■ **Tasks and exercises**:
(1) According to the Last Swim film page, who wrote the music for the film?
(2) Translate this sentence from the Last Swim film page into Spanish: "Last Swim is a 2024 British coming-of-age film directed by Sasha Nathwani, and written by Nathwani and Helen Simmons."
(3) Pick up the Last Swim film page after its last sentence and keep writing it.

- Theatrical release poster
- Directed by: Sasha Nathwani
- Written by: Sasha Nathwani; Helen Simmons;
- Produced by: Campbell Beaton; Bert Hamelinck; Nisha Mullea; Sorcha Shepherd; Helen Simmons; James Isilay;
- Starring: Deba Hekmat; Lydia Fleming; Denzel Baidoo; Solly McLeod; Jay Lycurgo; Michelle Greenidge; Narges Rashidi;
- Cinematography: Olan Collardy
- Edited by: Stephen Dunne
- Music by: Federico Albanese
- Production companies: Caviar London; Pablo & Zeus;
- Distributed by: Vertigo Releasing
- Release dates: 16 February 2024 (Berlinale); 4 April 2025;
- Running time: 96 minutes
- Country: United Kingdom
- Language: English

= Last Swim =

2024 film by Sasha Nathwani

Last Swim is a 2024 British coming-of-age film directed by Sasha Nathwani, and written by Nathwani and Helen Simmons.

■ **Stored entries**:
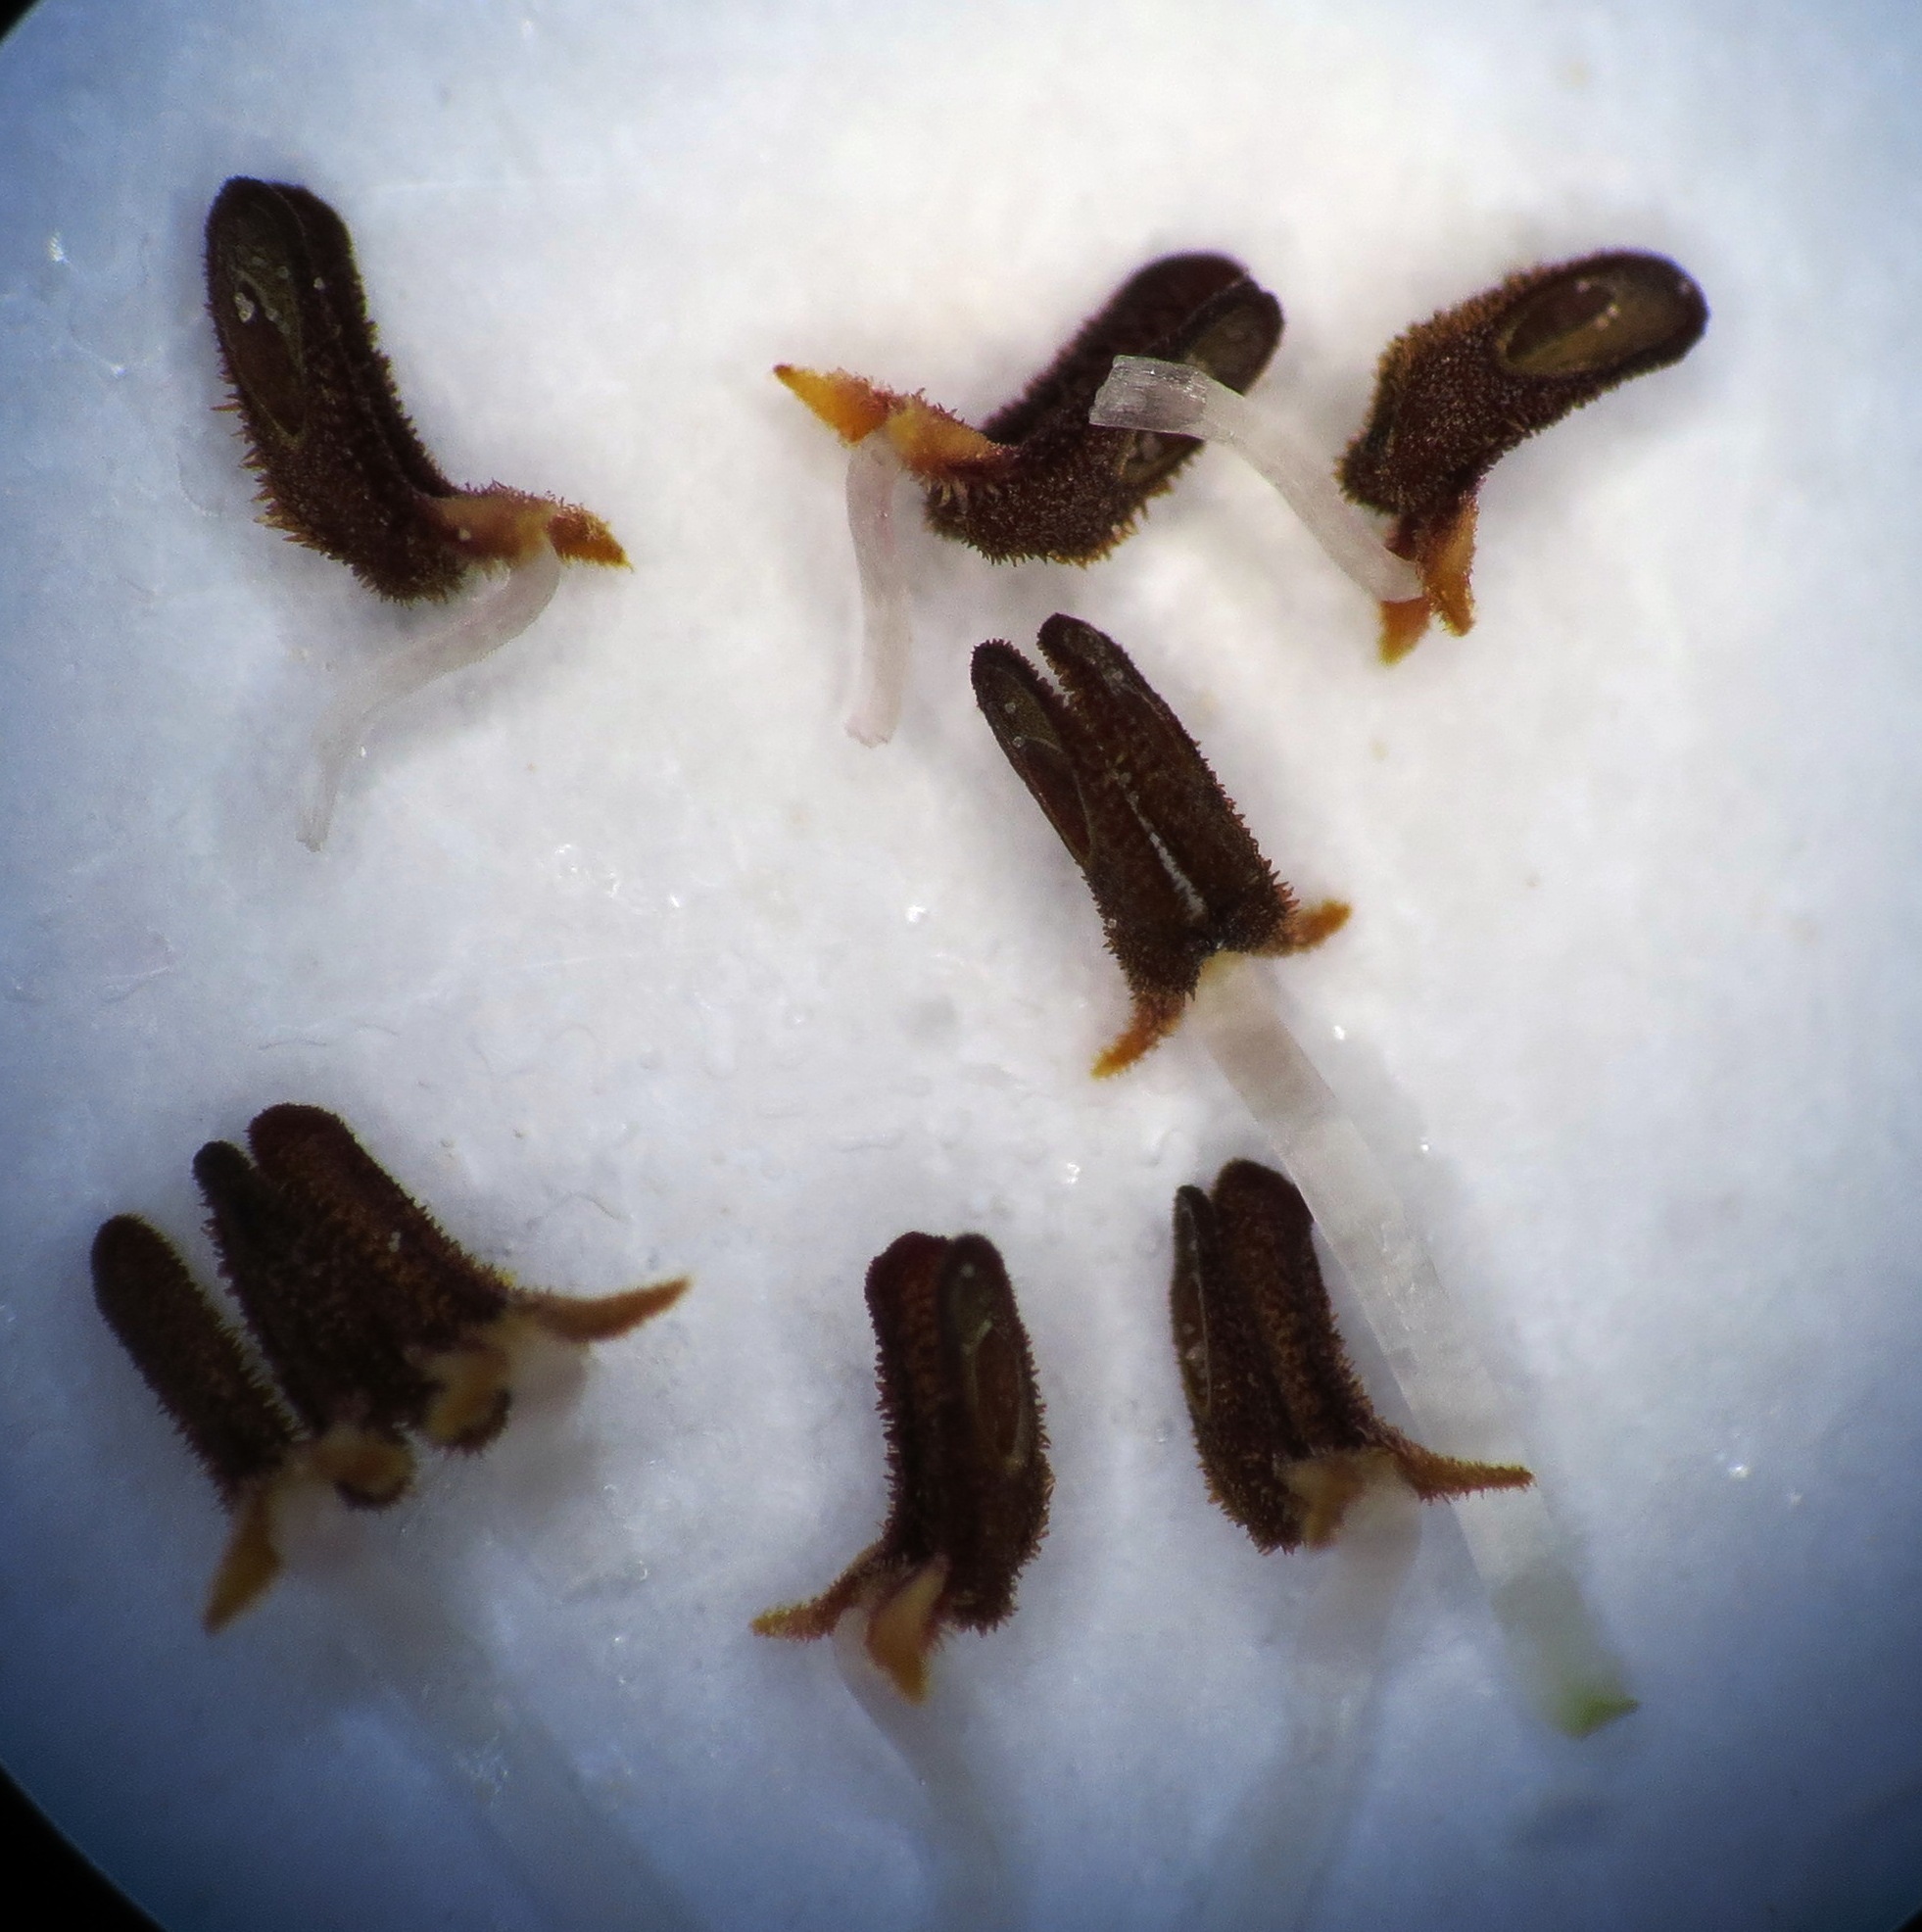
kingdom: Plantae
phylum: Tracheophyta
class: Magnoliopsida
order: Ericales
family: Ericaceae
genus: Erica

==

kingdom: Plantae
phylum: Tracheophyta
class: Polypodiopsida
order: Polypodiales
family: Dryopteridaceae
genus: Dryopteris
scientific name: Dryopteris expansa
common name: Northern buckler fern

* * *

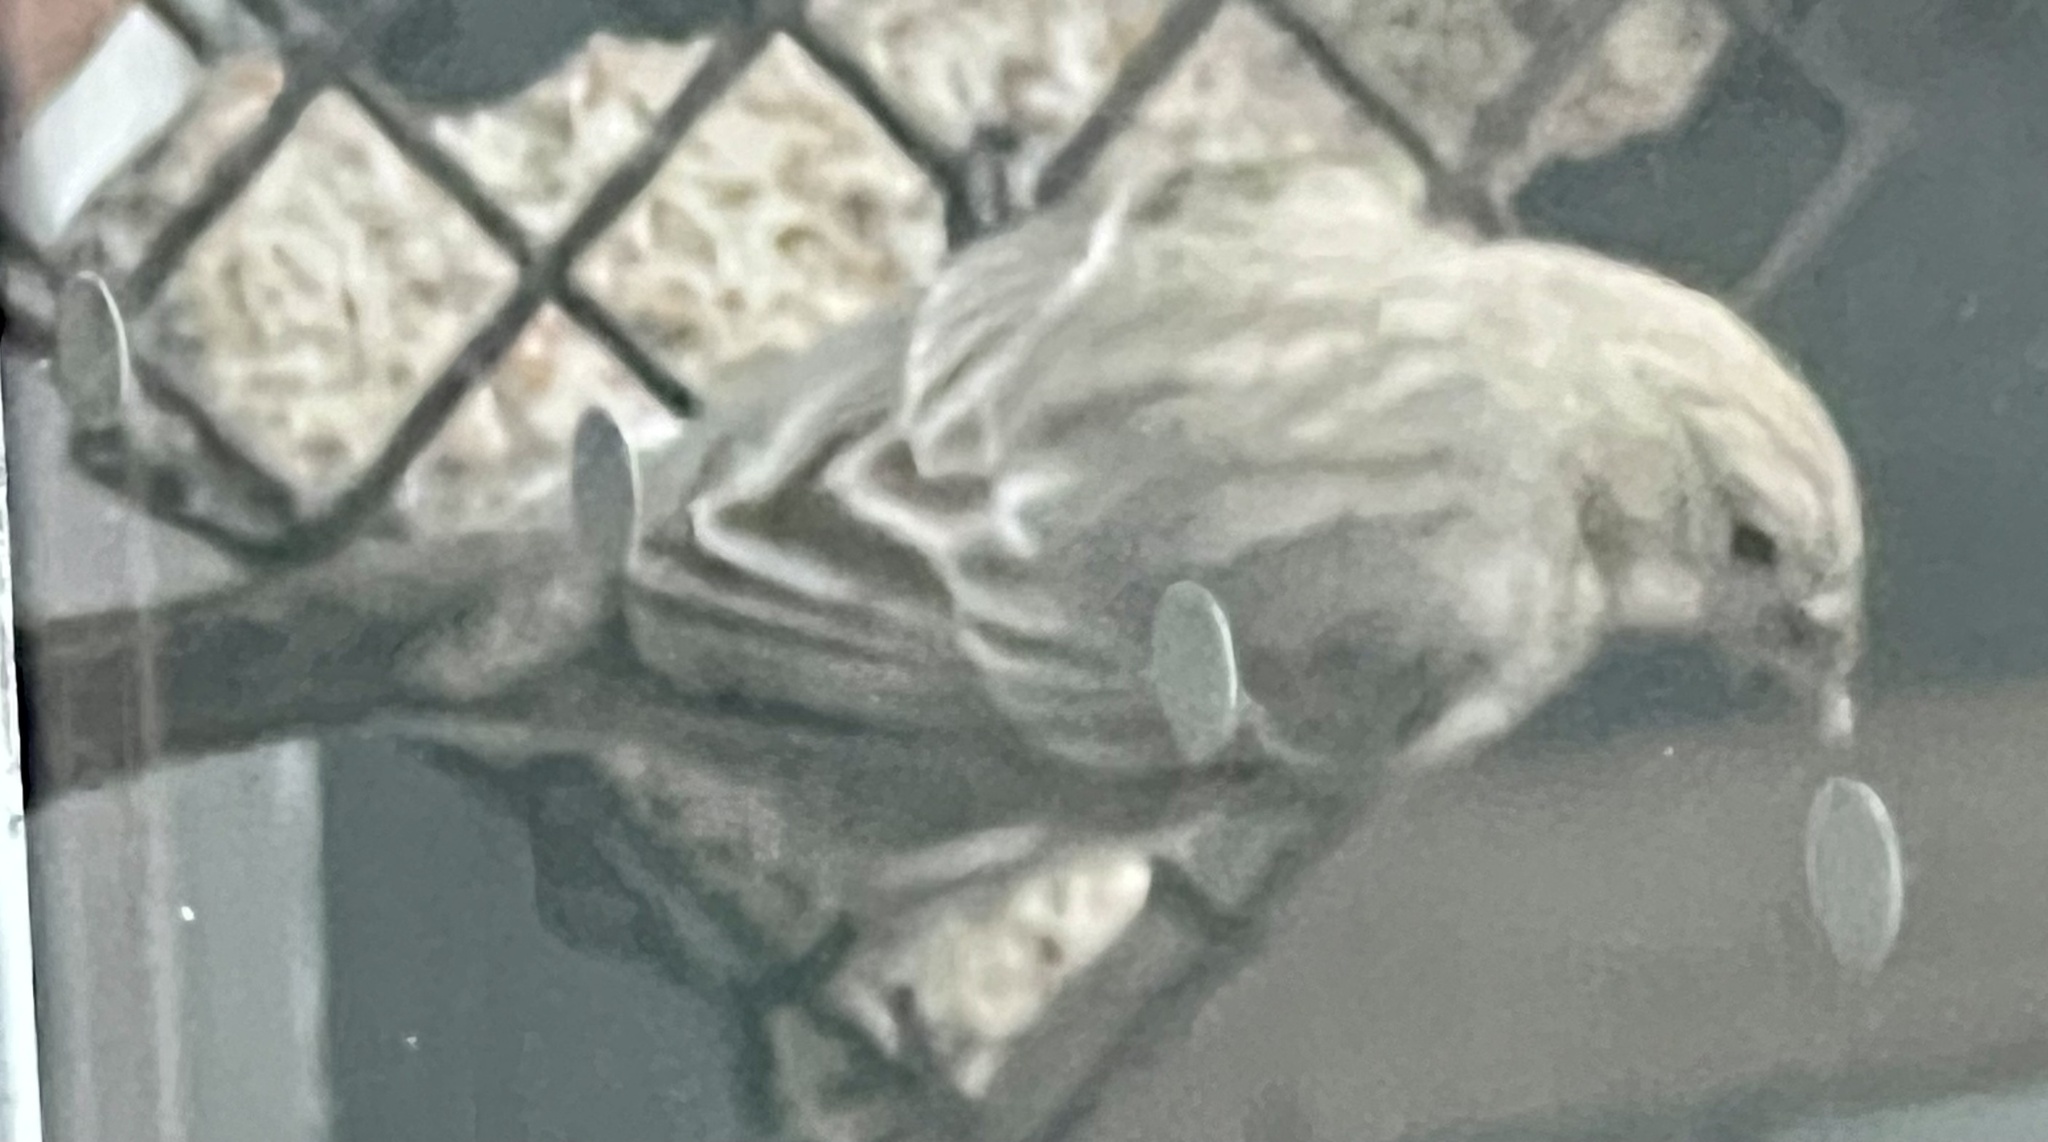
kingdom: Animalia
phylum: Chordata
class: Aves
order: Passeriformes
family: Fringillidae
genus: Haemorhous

■ **The answers**:
(1) Federico Albanese

(2) Last Swim es una película británica de 2024 sobre el paso a la edad adulta, dirigida por Sasha Nathwani y escrita por Nathwani y Helen Simmons.

(3)
==Synopsis==
British-Iranian sixth form student Ziba Soofi, who recently aced her A Levels and won a place at University College London (UCL) to study astrophysics, plans to celebrate results day with her friends Shea, Merf, and Tara. However, underneath what should be a joyous day, Ziba has been left depressed by a condition that threatens her future.

==Cast==
- Deba Hekmat as Ziba Soofi
- Lydia Fleming as Tara
- Denzel Baidoo as Malcolm
- Solly McLeod as Shea
- Jay Lycurgo as Merf
- Michelle Greenidge as Tonya
- Narges Rashidi as Mona

==Production==
Last Swim was in development as of 2021 and appeared on Filmarket Hub's 2022 UK Online Pitchbox list. Campbell Beaton produced the film for Pablo & Zeus, alongside Nisha Mullea and Bert Hamelinck for Caviar London. Principal photography took place in and around London in May and June 2023.

==Release==
Last Swim opened the Generation 14plus competition at the 74th Berlin International Film Festival (Berlinale) where it also won a Crystal Bear and the AG Kino - Gilde - Cinema Vision 14Plus prize. It is set to be released by Vertigo Releasing in the UK on 4 April 2025, and at a later date in the US.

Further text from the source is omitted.